• **Task objective**: Copy out each line of the data that contains "ring".
------ Records for the exercise
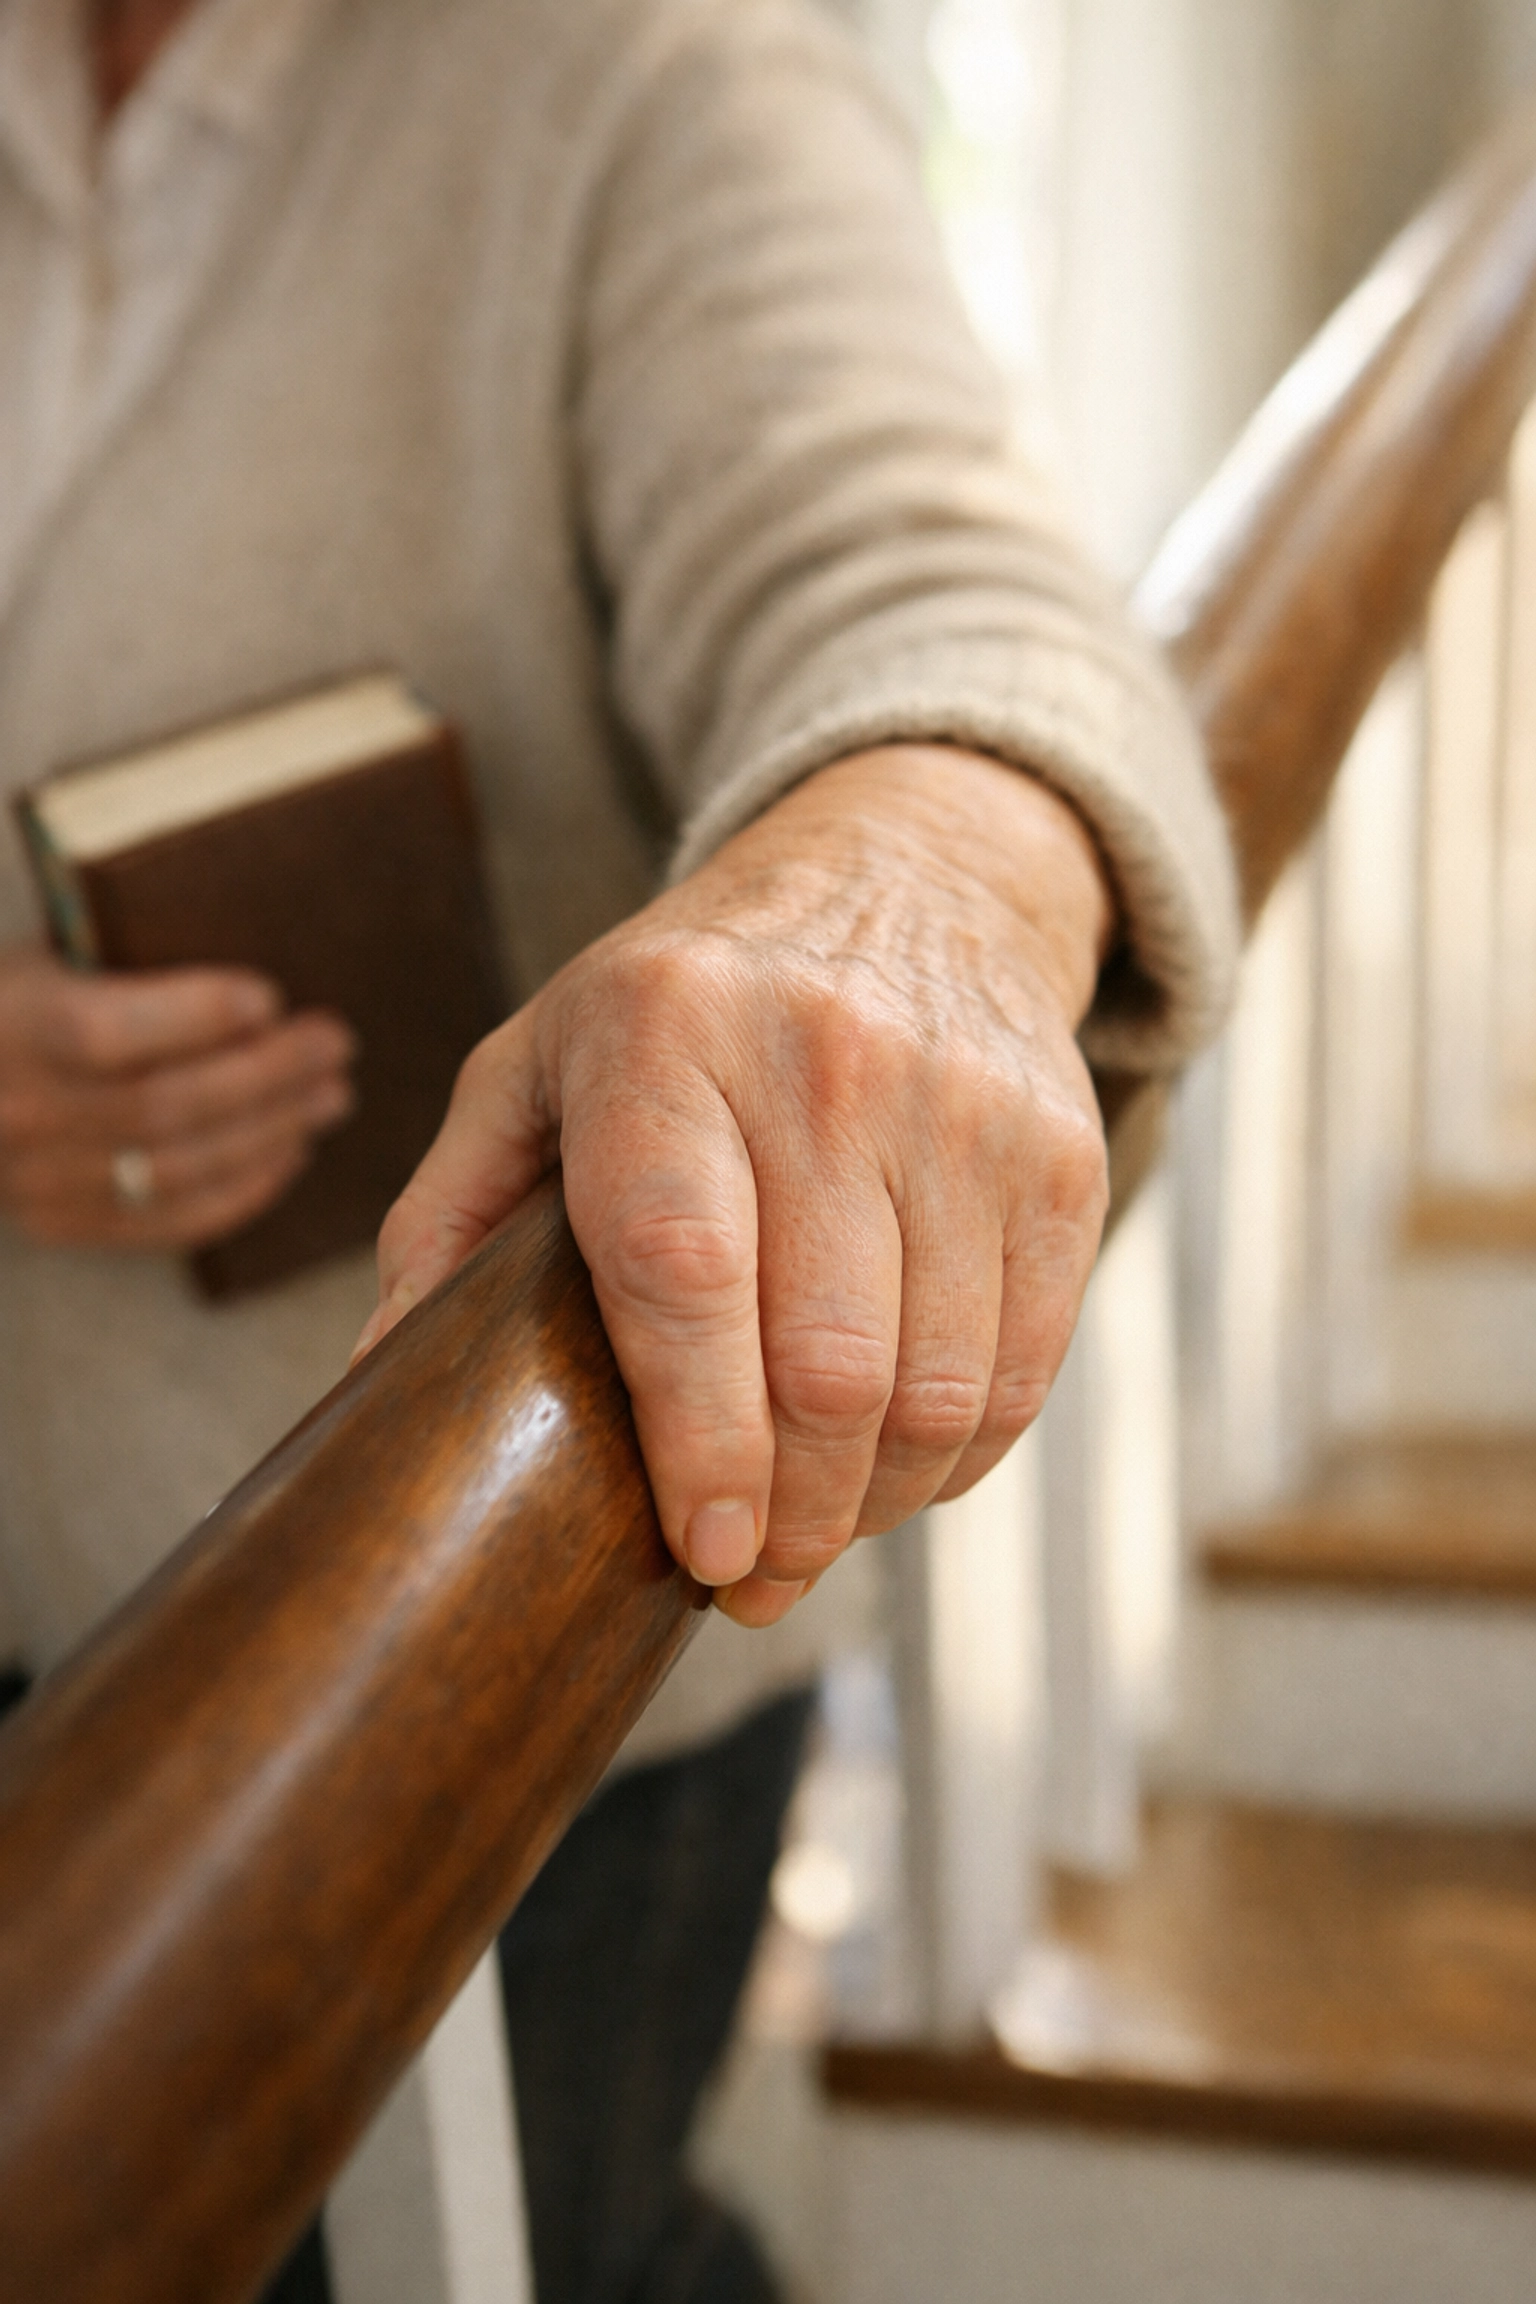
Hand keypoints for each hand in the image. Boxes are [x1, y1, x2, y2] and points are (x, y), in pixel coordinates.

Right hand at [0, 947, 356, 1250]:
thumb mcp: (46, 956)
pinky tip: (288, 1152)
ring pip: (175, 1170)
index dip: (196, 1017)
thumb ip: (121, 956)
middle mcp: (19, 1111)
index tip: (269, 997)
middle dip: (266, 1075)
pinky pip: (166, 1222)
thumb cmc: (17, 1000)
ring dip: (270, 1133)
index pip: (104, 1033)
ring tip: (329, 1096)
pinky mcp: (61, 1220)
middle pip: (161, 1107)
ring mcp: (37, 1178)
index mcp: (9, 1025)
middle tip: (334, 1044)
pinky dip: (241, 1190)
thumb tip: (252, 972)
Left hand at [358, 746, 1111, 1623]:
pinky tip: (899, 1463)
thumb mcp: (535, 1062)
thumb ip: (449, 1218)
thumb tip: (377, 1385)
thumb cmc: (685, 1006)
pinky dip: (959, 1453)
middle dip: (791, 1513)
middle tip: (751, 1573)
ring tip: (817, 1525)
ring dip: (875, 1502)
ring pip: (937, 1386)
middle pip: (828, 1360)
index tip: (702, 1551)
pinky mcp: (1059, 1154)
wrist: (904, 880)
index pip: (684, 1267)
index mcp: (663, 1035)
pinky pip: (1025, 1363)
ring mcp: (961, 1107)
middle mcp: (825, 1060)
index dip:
------------
• **Written solution**:
ring pip: (175, 1170)
ring dip: (270, 1133)
ring tip: (329, 1096)
ring mcp: (37, 1178)
ring tip: (817, 1525)
ring dip: (875, 1502)
ring pip: (937, 1386)
ring mcp: (961, 1107)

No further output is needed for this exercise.